- A Streaming Replication do PostgreSQL é uma forma eficiente de manter uma ou mais réplicas quase em tempo real do banco de dados primário em servidores standby
- O servidor primário transmite continuamente os registros do Write-Ahead Log (WAL) para os servidores standby à medida que são gerados, minimizando o atraso no processo de replicação
- Foi projetada para melhorar alta disponibilidade e escalabilidade, permitindo descarregar consultas de leitura para os servidores standby e reduzir a carga no servidor primário
- Suporta modos síncrono e assíncrono, permitindo ajustar com flexibilidade o equilíbrio entre consistência dos dados e desempenho
- Inclui o processo em que o servidor standby se conecta ao primário para solicitar o streaming do WAL e aplica os registros recebidos à sua própria cópia do banco de dados
- Em comparação com o envio de logs baseado em arquivos, oferece failover mais rápido e menor risco de perda de dados, sendo ideal para ambientes geograficamente distribuídos
Como a Streaming Replication funciona?
- Os dados do WAL são transmitidos contínua e quase em tempo real do servidor primário para o servidor standby, mantendo o banco de dados do standby quase idêntico ao do primário
- Isso permite usar réplicas para failover do master ou para processar cargas de leitura, possibilitando escalar o sistema várias vezes
Arquivos de configuração do PostgreSQL e seus locais
- Os arquivos de configuração do PostgreSQL desempenham um papel importante no gerenciamento das configurações e do comportamento do servidor de banco de dados.
postgresql.conf: principal arquivo de configuração que contém a maior parte das configurações do servidor.
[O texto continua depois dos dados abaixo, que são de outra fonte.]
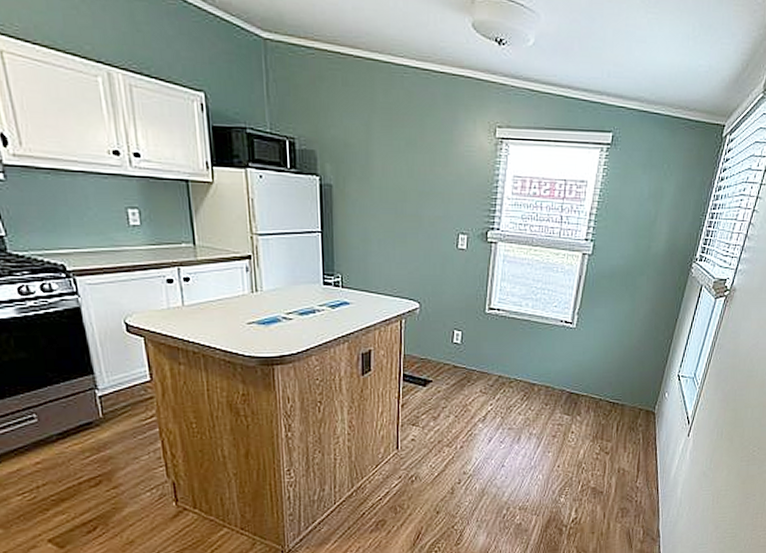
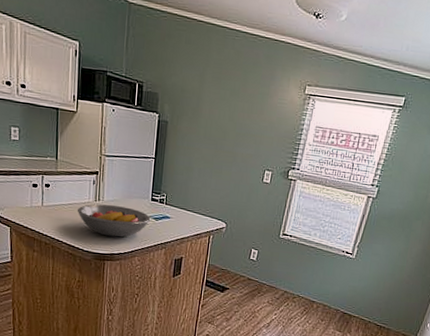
fruit bowl: none [229,296,326,335] -> present [77,204,151,237]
Dependendo do sistema operacional, pode estar em diferentes locais, como /etc/postgresql/<version>/main/postgresql.conf (Debian/Ubuntu) ou /var/lib/pgsql/<version>/data/postgresql.conf (Red Hat/CentOS)
pg_hba.conf: controla a autenticação de clientes e define como os clientes se conectam ao servidor. Normalmente fica no mesmo diretório de postgresql.conf
pg_ident.conf: usado para mapeamento de nomes de usuário, embora seja menos utilizado
recovery.conf: era usado para configurar servidores standby em versões anteriores ao PostgreSQL 12, mas nas versões posteriores seu conteúdo foi movido para postgresql.conf e postgresql.auto.conf
- A localização exata pode variar conforme o sistema operacional, o método de instalação e a versão do PostgreSQL
- Você pode usar o comando SQL
SHOW config_file; para localizar esses arquivos dentro da instância do PostgreSQL
Exemplo e estrutura do WAL (Write Ahead Logs)
- É possível visualizar o WAL com o comando
pg_waldump
- Cada linha representa um registro WAL com informações sobre uma operação do banco de dados
- Componentes de cada registro:
- rmgr: gerenciador de recursos (por exemplo, Heap, Btree, Transaction)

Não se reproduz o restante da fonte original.